This is a guest post from Jack Lundee, thank you for your contribution!
With heavy development of prototypes and the never slowing business to business construction/adaptation of plastic, metals and wood, laser sintering and stereolithography have become widely energy efficient. Yielding the same, if not better, output, these large machines have rapidly become greener.
Utilizing CNC (Computer Numeric Control) and CAD, prototypes are able to develop unique designs and shape various metallic, plastic, and wooden materials into appropriate form. Although, since the first CNC machines were built (1940), there have been significant strides in providing a more energy efficient machine. Ranging from $1,000 to nearly $50,000 and weighing in at close to 6000 lbs, these machines can eat up electricity much like a large industrial oven used in a pizza shop. Although, this is a tremendous improve from past machines, coming it at close to 50,000 watts. Newer machines can range anywhere between 800 and 6,000 watts, depending on the make and price. Again, this is still close to the electric drain of a hot tub or stove.
Despite, this is quite a significant difference – It’s easy to compare this to a domestic furnace, whereas older furnaces were built to last, newer ones are built to reduce electricity costs and promote sustainability. With more expensive machines running at close to 4000 RPMs, (revolutions per minute), it’s no wonder why they require so much juice. The engine/motor eats up the most power, along with the CPU and cooling system, which leads me to my next point.
The machines ability to reduce business expenses effectively compliments its technological advances. This includes things like a brushless motor. Prior to construction,
motors were subject to:
• Worn brush heads
• Sparking and electricity (noise)
• Limitation of speed (efficiency)
• Slow cooling
With the implementation of a BLM (Brushless Motor), these machines not only have greater capabilities, but provide low costs and greater efficiency.

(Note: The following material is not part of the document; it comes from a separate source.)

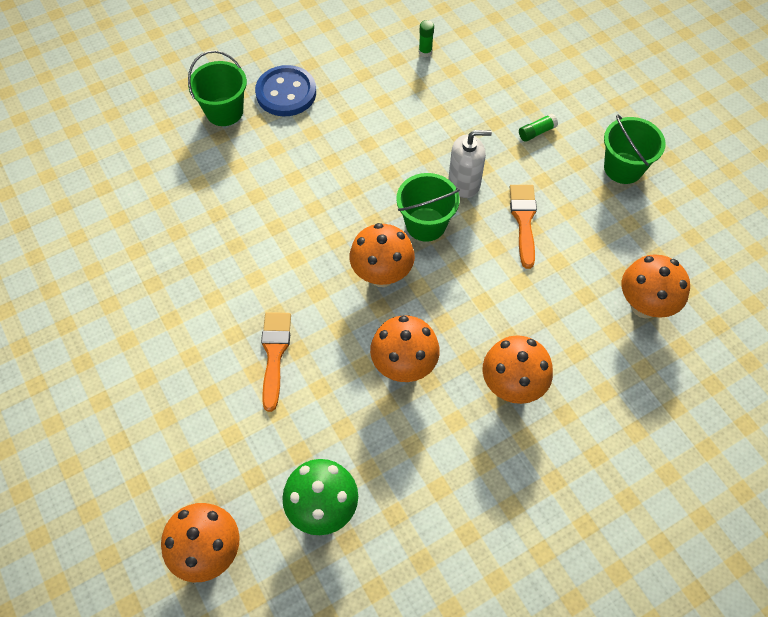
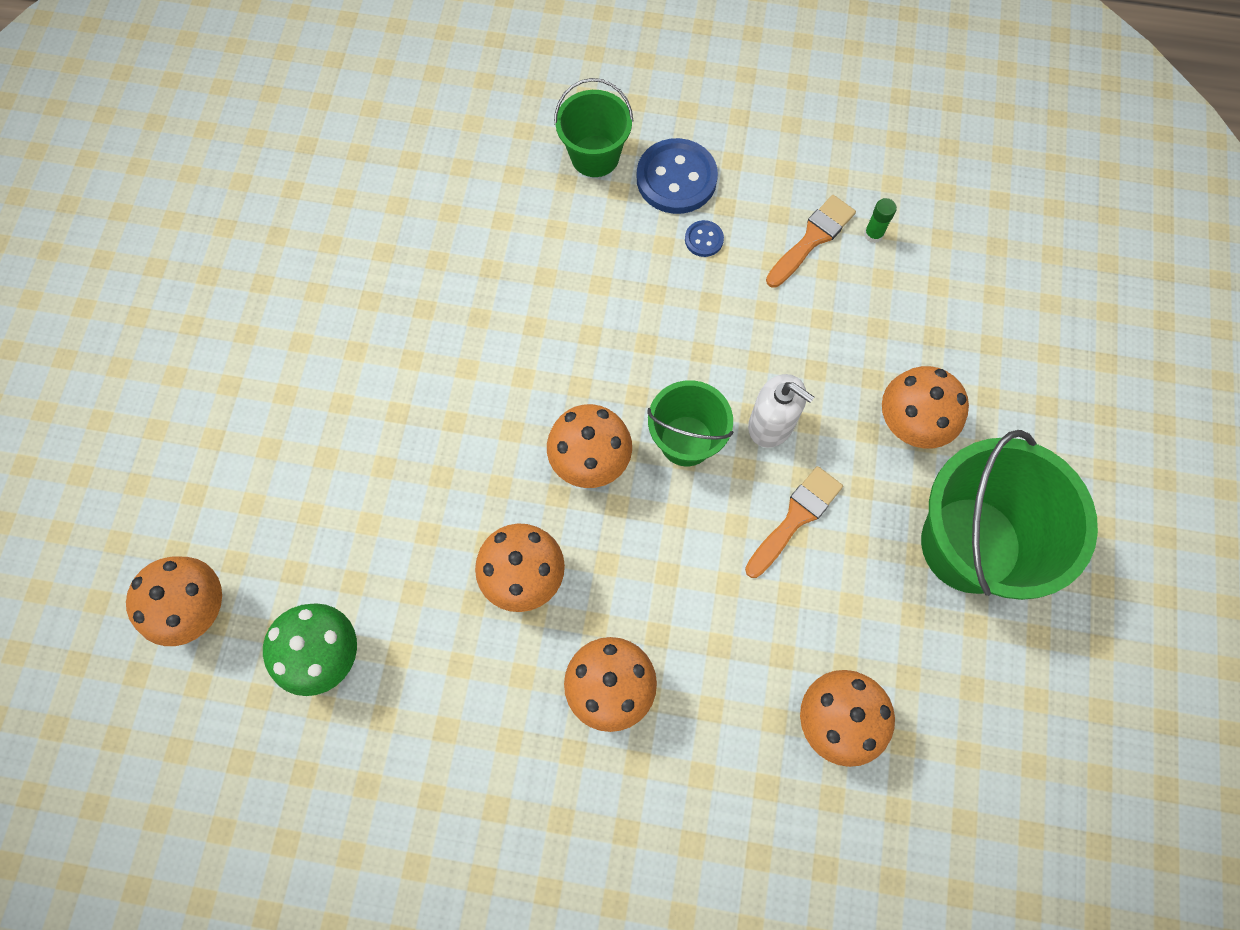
camera: 40 degrees right, 10 degrees up
(274, 354) = (416, 464): orange brush -> orange brush (812, 239)
(333, 114) = (704, 239): none -> blue button
(536, 132) = (910, 425): green glue stick -> orange mushroom
(623, 168) = (970, 544): green bucket -> green bucket, size x1.78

As tool manufacturers are met with new market demands, they must also inherently adapt their business and machines. This is especially true for those in the niche of rapid prototyping. Adapting to new technology and market demands is essential for any business conducing sintering, cutting, welding, stereolithography and much more! With this, consumers should be green conscious, particularly in the development of CNC/CAD machines.